→ **TASK TO CARRY OUT**
Count the lines in the records below that contain the word "Shown", and reply with that number alone.

→ **GIVEN ENTRIES**
-------

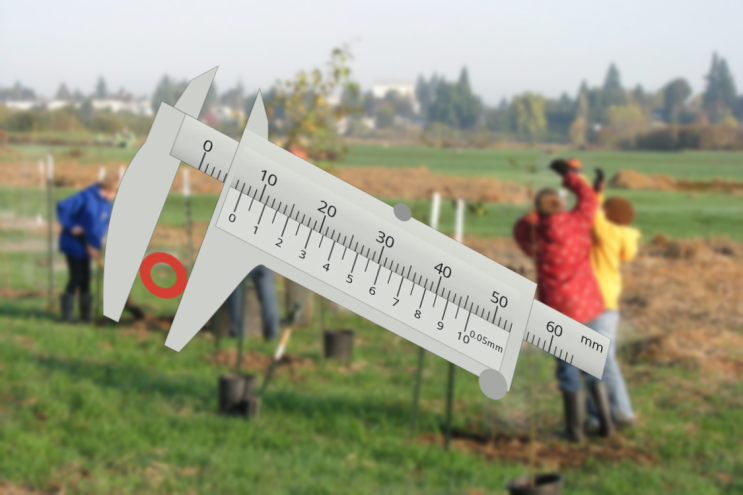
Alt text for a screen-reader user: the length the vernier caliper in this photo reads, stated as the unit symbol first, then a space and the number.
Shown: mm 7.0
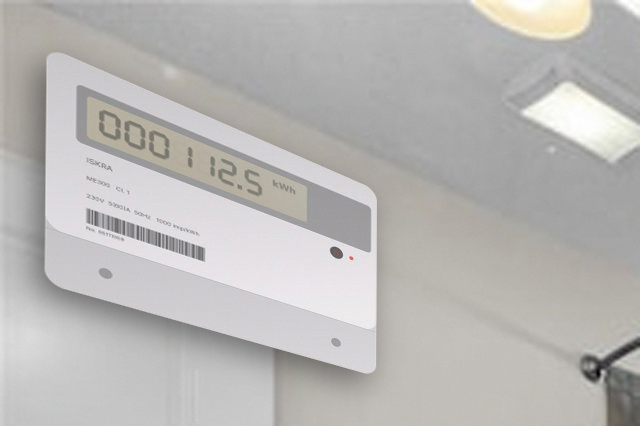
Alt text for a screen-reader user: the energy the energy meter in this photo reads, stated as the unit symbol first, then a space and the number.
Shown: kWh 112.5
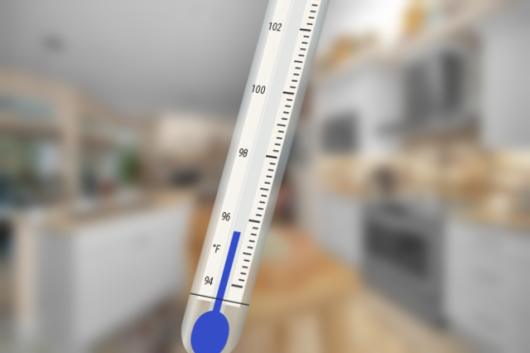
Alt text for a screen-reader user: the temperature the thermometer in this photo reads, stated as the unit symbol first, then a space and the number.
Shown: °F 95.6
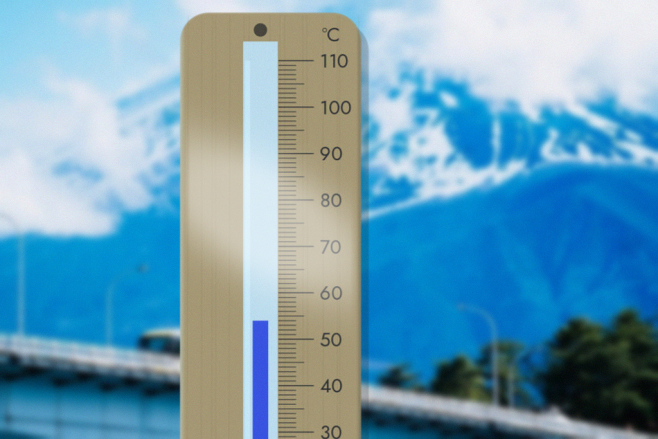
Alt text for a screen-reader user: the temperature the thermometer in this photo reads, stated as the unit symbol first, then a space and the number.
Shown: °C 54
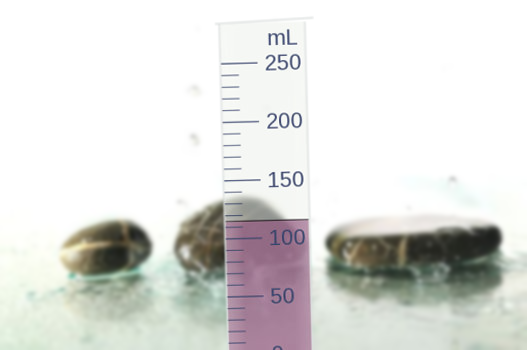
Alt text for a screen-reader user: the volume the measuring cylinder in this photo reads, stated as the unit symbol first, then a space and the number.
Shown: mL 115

-------

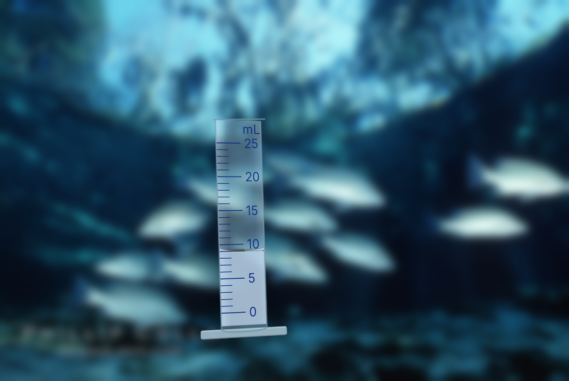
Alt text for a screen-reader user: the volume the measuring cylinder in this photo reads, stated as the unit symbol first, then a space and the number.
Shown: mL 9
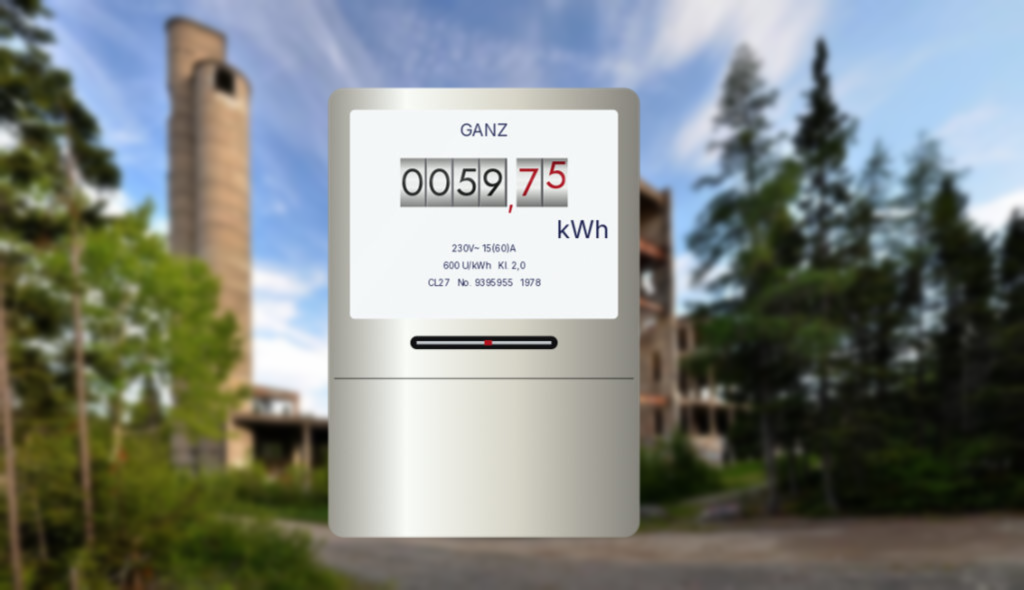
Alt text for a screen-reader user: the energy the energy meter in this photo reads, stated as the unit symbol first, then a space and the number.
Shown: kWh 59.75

-------

→ **TASK SOLUTION**
7